While preparing for my upcoming sound workshop, I came across the emerging field of “Soundscape Ecology”, close cousin to “Acoustic Ecology”. What a timely discovery!
Some of you may have heard about this on NPR’s Weekend Edition this past Saturday, March 26th. If not, you can listen to it here.
Apparently there are people and scientists out there (one researcher in particular from Purdue University, see below, has really capture the attention of the media and blogosphere of late!) who are coming to grips with the importance of sound and soundscapes in the study of place and ecology.
According to an article from Science Codex, the new “scientific field….will use sound as a way to understand the ecological characteristics of a landscape and to reconnect people with the importance of natural sounds. Soundscape ecology, as it’s being called, will focus on what sounds can tell people about an area. Bryan Pijanowski, an associate professor of forestry and natural resources and lead author of a paper outlining the field in the journal BioScience, said natural sound could be used like a canary in a coal mine. Sound could be a critical first indicator of environmental changes…..”

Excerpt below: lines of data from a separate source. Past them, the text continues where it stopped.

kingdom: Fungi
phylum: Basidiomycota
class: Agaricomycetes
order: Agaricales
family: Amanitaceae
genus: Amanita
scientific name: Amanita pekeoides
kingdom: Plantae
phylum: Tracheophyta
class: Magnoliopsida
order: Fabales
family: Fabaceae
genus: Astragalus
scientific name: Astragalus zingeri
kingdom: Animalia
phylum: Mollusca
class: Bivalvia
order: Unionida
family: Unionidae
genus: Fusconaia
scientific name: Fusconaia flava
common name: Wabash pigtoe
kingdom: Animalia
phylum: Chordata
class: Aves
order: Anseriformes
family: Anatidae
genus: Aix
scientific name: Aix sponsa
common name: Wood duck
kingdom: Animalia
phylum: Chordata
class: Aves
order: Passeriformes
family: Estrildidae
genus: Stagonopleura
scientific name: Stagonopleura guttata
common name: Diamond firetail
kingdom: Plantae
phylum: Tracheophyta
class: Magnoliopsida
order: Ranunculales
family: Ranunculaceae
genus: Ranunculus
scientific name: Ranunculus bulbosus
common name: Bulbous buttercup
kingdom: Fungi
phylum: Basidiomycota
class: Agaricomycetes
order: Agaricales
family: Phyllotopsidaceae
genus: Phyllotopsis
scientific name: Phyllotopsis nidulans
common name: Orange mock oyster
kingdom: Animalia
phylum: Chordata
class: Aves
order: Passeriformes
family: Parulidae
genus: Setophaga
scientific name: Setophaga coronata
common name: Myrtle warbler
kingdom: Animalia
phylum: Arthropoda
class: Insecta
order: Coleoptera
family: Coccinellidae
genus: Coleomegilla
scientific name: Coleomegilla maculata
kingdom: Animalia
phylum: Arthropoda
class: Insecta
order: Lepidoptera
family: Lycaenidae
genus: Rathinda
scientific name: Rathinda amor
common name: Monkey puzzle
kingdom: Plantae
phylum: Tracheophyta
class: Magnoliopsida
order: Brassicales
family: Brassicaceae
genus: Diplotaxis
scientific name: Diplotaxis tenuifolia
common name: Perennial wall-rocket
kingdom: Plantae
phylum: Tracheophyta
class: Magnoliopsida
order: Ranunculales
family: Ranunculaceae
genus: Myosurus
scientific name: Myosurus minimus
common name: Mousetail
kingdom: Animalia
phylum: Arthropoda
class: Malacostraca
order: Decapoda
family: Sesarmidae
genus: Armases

Read the entire article here.
A little more research led me to this fascinating semi-local resource in Santa Fe, the Acoustic Ecology Instite: www.acousticecology.org. Their blog/news site is also very informative: aeinews.org I have yet to speak with anyone from AEI, but I certainly will in the near future!
Another informative post on BLDGBLOG comparing similarities and differences between the bouquet of emerging audio-based ecological fields (and also where the featured photo for this post came from) can be found here.
Keep your ears open to the sounds around you and let me know what you hear!